| SOURCE |
# compact subsurfaces of bordered surfaces of infinite genus

• Feb 17th 2013, 01:17 AM
FrankD
compact subsurfaces of bordered surfaces of infinite genus
Hello,

I am a new user in this helpful forum and I start by posting a question that has been troubling me for quite some time now:

I want to find a proof for the following proposition:
"A bordered surface of infinite genus contains compact subsurfaces of arbitrarily large genus"

A few explanations to the definitions used:
A bordered surface $S$ is called of "infinite genus" if there is no bounded subset $A$ of $S$ such that $S-A$ is of genus zero.
"Bounded subset" means that the closure of $A$ is compact in $S$.
A "subsurface" is defined to be a closed region in $S$ whose boundary in $S$ consists of a finite number of nonintersecting simple closed curves

Now to the proof:
It seems to be trivial from a geometrical point of view, but writing it down is really difficult for me.
My idea was to use the reslationship between the genus and the Euler characteristic of a compact surface:
$g=1-1/2*(\chi + q)$ where $g$ denotes the reduced genus (we need this definition to cover orientable and non-orientable surfaces. For the orientable case $g$ is the normal genus and in the nonorientable case $2g$ is the normal genus) and $q$ the number of boundary curves. It follows that if $A$ and $A'$ are compact bordered surfaces with are joined along $r$ common boundary curves then: $\chi(A \cup A')=\chi(A)+\chi(A')$ and $g(A \cup A')=g(A)+g(A')+(r-1)$
I think that this last formula will help with the proof, but I can't really get it to work. Does anyone have an idea?

I greatly appreciate your help and am looking forward to great discussions on this board.
Frank

| Data items |
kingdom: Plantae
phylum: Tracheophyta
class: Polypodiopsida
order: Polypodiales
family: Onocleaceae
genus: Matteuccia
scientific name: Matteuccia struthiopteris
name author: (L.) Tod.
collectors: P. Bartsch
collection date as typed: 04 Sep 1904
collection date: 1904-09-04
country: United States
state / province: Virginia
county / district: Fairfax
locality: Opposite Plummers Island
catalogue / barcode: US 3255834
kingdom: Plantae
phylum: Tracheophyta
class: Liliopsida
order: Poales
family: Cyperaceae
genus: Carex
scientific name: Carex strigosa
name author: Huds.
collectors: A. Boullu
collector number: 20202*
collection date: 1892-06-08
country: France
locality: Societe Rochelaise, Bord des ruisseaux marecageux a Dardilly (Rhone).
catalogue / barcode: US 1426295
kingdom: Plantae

| WRITTEN TASKS |
1. Translate this sentence from the forum post on bordered surfaces into Spanish: "It seems to be trivial from a geometrical point of view, but writing it down is really difficult for me."
2. Answer these from the forum post on bordered surfaces:
(a) On what date was the post made?
(b) How does the post define a "subsurface"?
(c) In the genus formula, what does $q$ denote?
3. List every term that the forum post on bordered surfaces defines under "A few explanations to the definitions used:".

| TASK SOLUTIONS |
1. Parece trivial desde un punto de vista geométrico, pero escribirlo me resulta realmente difícil.

2.
(a) Feb 17th 2013
(b) A closed region in $S$ whose boundary in $S$ consists of a finite number of nonintersecting simple closed curves
(c) The number of boundary curves

3.
- infinite genus
- bounded subset
- subsurface